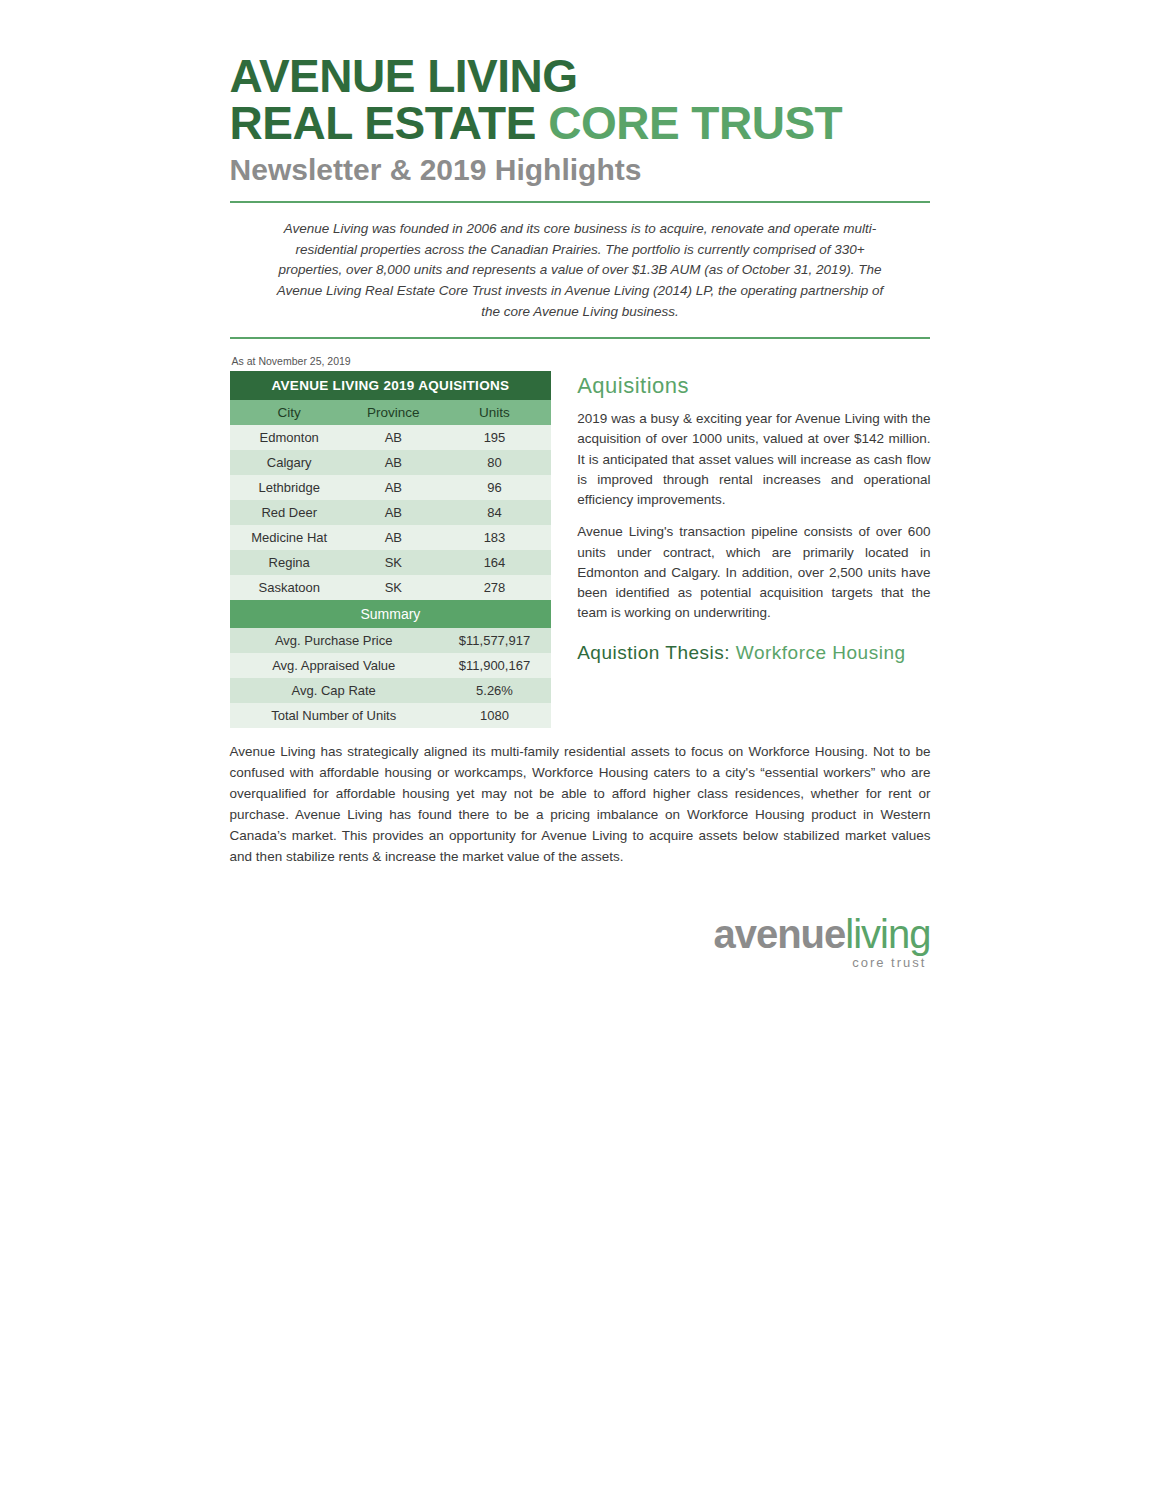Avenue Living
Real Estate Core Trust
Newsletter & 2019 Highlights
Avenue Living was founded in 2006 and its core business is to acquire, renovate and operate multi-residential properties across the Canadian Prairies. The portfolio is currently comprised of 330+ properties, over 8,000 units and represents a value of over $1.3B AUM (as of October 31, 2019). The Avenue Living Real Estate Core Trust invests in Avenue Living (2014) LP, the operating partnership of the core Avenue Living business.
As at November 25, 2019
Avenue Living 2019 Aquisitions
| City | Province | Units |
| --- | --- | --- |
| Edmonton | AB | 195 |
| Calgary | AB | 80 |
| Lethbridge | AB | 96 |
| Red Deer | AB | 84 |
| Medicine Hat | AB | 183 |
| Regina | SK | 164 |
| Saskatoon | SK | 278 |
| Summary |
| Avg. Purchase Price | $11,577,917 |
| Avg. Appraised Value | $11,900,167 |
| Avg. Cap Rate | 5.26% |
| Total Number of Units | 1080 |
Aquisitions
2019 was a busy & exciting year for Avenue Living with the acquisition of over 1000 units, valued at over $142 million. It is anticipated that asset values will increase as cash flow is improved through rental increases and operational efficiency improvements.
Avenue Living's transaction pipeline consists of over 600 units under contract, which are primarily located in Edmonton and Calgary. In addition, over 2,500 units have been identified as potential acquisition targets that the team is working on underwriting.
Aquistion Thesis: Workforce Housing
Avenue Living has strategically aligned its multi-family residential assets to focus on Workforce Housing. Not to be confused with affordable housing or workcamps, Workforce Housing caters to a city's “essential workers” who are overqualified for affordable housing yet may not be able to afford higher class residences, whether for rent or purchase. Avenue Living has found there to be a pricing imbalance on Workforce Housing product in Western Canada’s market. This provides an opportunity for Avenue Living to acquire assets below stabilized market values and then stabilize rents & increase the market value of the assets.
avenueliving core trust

○ ○ ○ ○ ○ ○ ○

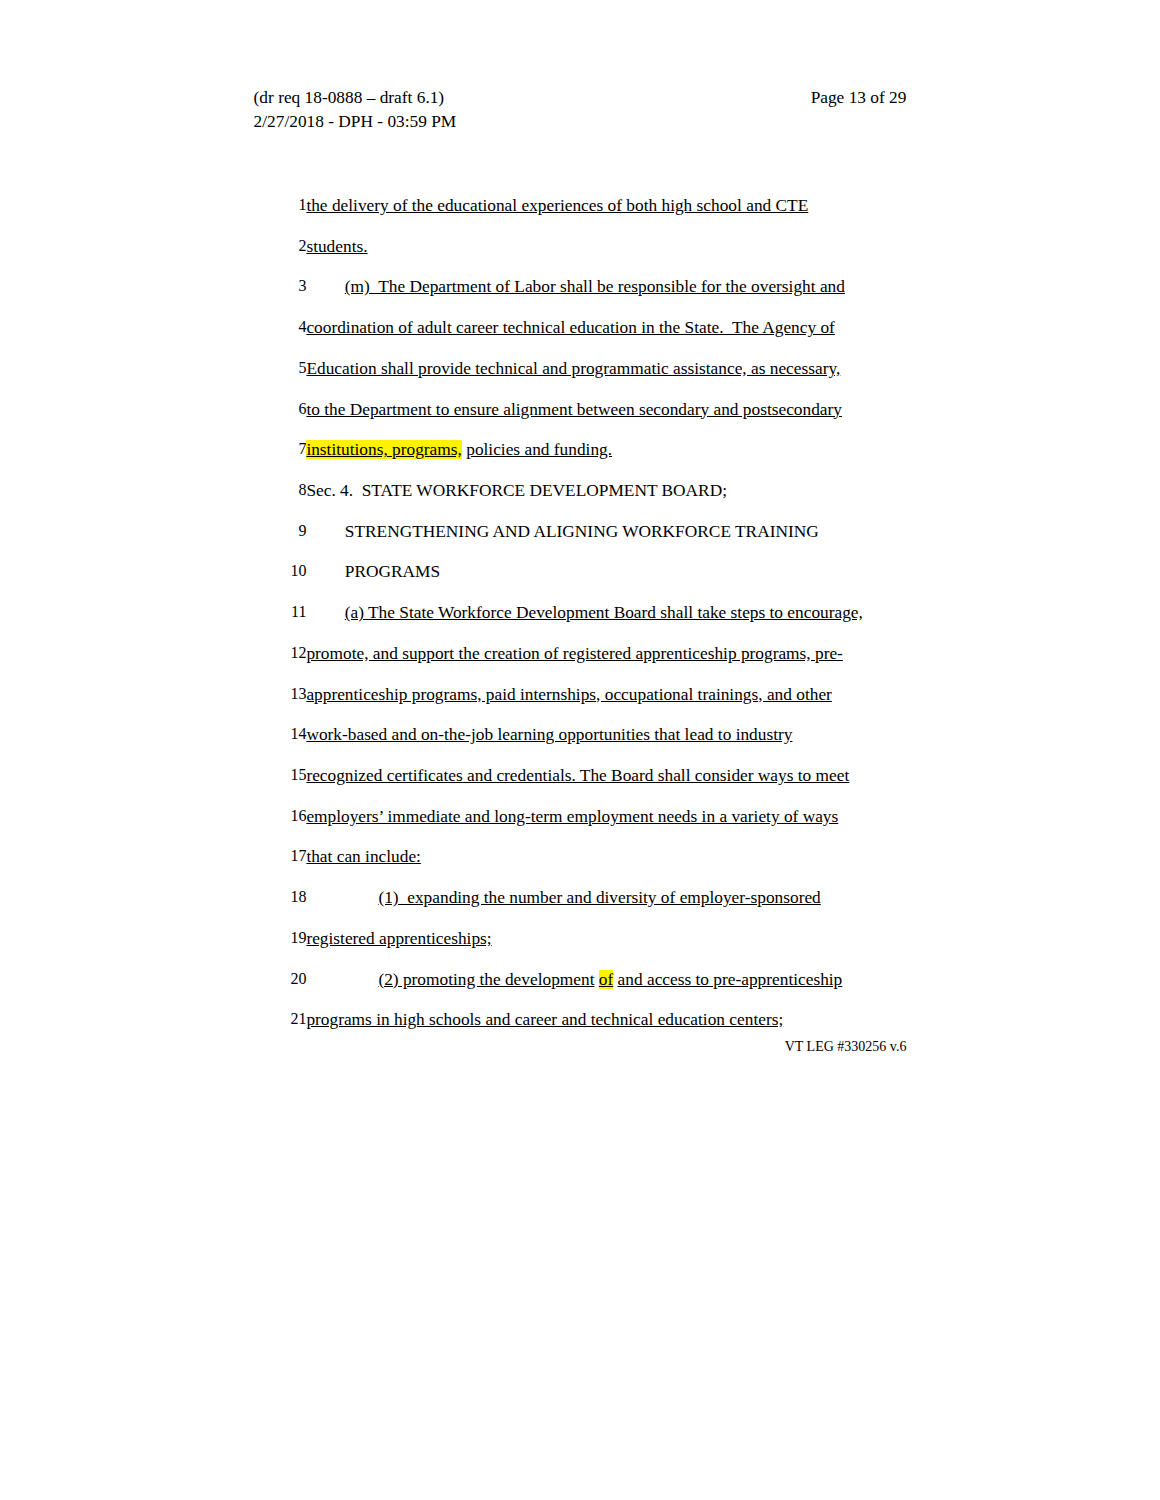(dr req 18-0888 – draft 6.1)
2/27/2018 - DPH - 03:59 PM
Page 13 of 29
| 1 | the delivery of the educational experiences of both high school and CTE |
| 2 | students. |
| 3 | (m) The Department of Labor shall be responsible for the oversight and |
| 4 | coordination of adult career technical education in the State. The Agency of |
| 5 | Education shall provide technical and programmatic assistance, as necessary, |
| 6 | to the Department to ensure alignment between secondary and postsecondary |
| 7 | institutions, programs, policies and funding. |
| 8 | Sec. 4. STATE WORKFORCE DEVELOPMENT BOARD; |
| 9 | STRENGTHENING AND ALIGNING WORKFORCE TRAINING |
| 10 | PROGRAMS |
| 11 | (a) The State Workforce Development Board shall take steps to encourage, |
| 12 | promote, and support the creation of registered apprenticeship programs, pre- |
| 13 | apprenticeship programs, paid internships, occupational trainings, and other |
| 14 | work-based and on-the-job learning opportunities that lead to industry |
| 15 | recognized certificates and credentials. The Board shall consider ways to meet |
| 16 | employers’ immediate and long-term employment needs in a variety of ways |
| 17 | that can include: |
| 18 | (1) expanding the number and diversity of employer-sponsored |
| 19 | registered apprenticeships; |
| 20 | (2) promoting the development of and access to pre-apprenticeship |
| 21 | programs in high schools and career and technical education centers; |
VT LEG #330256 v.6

○ ○ ○ ○ ○ ○ ○

Taking the entries above, print exactly the lines starting at the line with "school and CTE |" and ending at the line with "Agency of |", both included.

● ANSWER TO THIS PROBLEM:
| 1 | the delivery of the educational experiences of both high school and CTE |
| 2 | students. |
| 3 | (m) The Department of Labor shall be responsible for the oversight and |
| 4 | coordination of adult career technical education in the State. The Agency of |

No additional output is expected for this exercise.